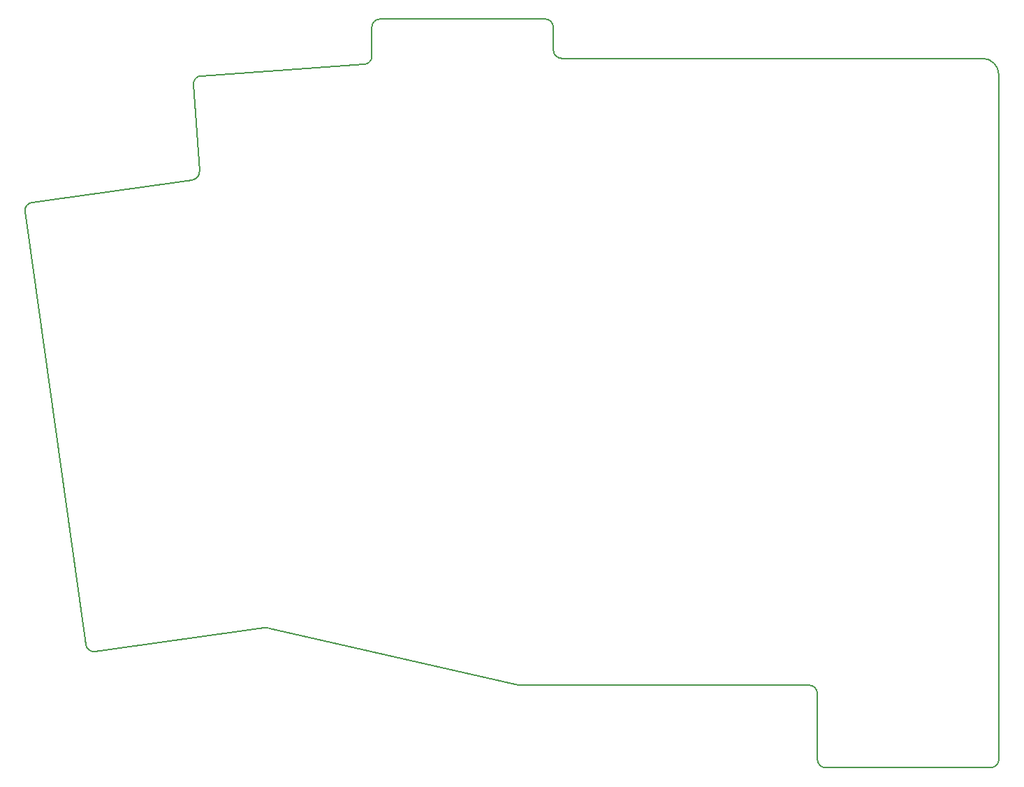
<source format=gbr>
%TF.GenerationSoftware,KiCad,Pcbnew,9.0.5*%
%TF.CreationDate,2025-10-18T21:30:00+02:00*%
%TF.ProjectId,shield-pcb,73686965-6c64-42d7-9063-622e6b696361,1.2*%
%TF.SameCoordinates,Original*%
%TF.FileFunction,Profile,NP*%
%FSLAX46Y46*%
G04 Gerber Fmt 4.6, Leading zero omitted, Abs format (unit mm)*
G04 Created by KiCad (PCBNEW 9.0.5) date 2025-10-18 21:30:00*
%MOMM*%
%LPD*%
G01*
G04 APERTURE LIST*
%TA.AperFunction,Profile*%
%ADD10C,0.150000*%
%TD*%
G04 APERTURE END LIST*
D10*
X140568369Y-161928719D02*
X161000367Y-159057189D01*
X132062753Y-108593416D02*
X139438928Y-161077624D01*
X152351471Y-104732195D02*
X132913848Y-107463975D01*
X173175129Y-90731816D02*
X153404102Y-92114341D01*
X152476294Y-93181661D02*
X153209862Y-103672171D01*
X196105372Y-88994606D02*
X196105372Y-86231606D01*
X195105372Y-85231606D02*
X175105372Y-85231606D01*
X174105372Y-86231606D02*
X174105372Y-89734252D01*
X197105372Y-89994606D02*
X248105372Y-89994606D01*
X192329841Y-165994606D02*
X227105372Y-165994606D01*
X229105372Y-175994606D02*
X249105372Y-175994606D01*
X228105372Y-166994606D02*
X228105372Y-174994606D01*
X227105372Y-165994606D02*
G75*
G02*
X228105372Y-166994606I0J-1000000D01*
G01*
X229105372Y-175994606D02*
G75*
G02*
X228105372Y-174994606I0J1000000D01*
G01*
X250105372Y-174994606D02*
G75*
G02*
X249105372Y-175994606I-1000000J0D01*
G01*
X197105372Y-89994606D02*
G75*
G02*
X196105372Y-88994606I0J1000000D01*
G01*
X195105372Y-85231606D02*
G75*
G02*
X196105372Y-86231606I0J-1000000D01*
G01*
X174105372Y-86231606D02*
G75*
G02*
X175105372Y-85231606I1000000J0D01*
G01*
X174105372Y-89734251D02*
G75*
G02*
X173175129Y-90731816I-1000000J-1D01*
G01*
X152476294Y-93181661D02*
G75*
G02*
X153404102Y-92114341I997564J69756D01*
G01*
X153209862Y-103672171D02*
G75*
G02*
X152351471Y-104732195I-997564J-69756D01*
G01*
X132062753Y-108593416D02*
G75*
G02*
X132913848Y-107463975I990268J139173D01*
G01*
X140568369Y-161928719D02*
G75*
G02*
X139438928Y-161077624I-139173J990268D01*
G01*
X161722067Y-159087484D02*
X191886488Y-165944846D01*
X161000367Y-159057188D02*
G75*
G02*
X161722067Y-159087484I278346J-1980537D01*
G01*
X192329841Y-165994605D02*
G75*
G02*
X191886488Y-165944846I0J1999999D01*
G01*
X250105372Y-91994606D02*
X250105372Y-174990000D01*
X248105372Y-89994606D02*
G75*
G02*
X250105372Y-91994606I0J-2000000D01*
G01*
M02*

</source>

........

■ Your objective
Please return, exactly as written, the line containing "X228105372Y-174994606I0J1000000D01*" and every line after it through the end of the records above, and nothing else.

■ Exercise result
X228105372Y-174994606I0J1000000D01*
G01*
X250105372Y-174994606D02*
G75*
G02*
X249105372Y-175994606I-1000000J0D01*
G01*
X197105372Y-89994606D02*
G75*
G02*
X196105372Y-88994606I0J1000000D01*
G01*
X195105372Y-85231606D02*
G75*
G02*
X196105372Y-86231606I0J-1000000D01*
G01*
X174105372Y-86231606D02*
G75*
G02*
X175105372Y-85231606I1000000J0D01*
G01*
X174105372Y-89734251D02*
G75*
G02*
X173175129Y-90731816I-1000000J-1D01*
G01*
X152476294Y-93181661D02*
G75*
G02*
X153404102Y-92114341I997564J69756D01*
G01*
X153209862Y-103672171D02*
G75*
G02*
X152351471Y-104732195I-997564J-69756D01*
G01*
X132062753Y-108593416D02*
G75*
G02*
X132913848Y-107463975I990268J139173D01*
G01*
X140568369Y-161928719D02*
G75*
G02*
X139438928Y-161077624I-139173J990268D01*
G01*
X161722067Y-159087484D02*
X191886488Y-165944846D01*
X161000367Y-159057188D02*
G75*
G02*
X161722067Y-159087484I278346J-1980537D01*
G01*
X192329841Y-165994605D02*
G75*
G02*
X191886488Y-165944846I0J1999999D01*
G01*
X250105372Y-91994606D02*
X250105372Y-174990000D01*
X248105372Y-89994606D02*
G75*
G02*
X250105372Y-91994606I0J-2000000D01*
G01*
M02*

</source>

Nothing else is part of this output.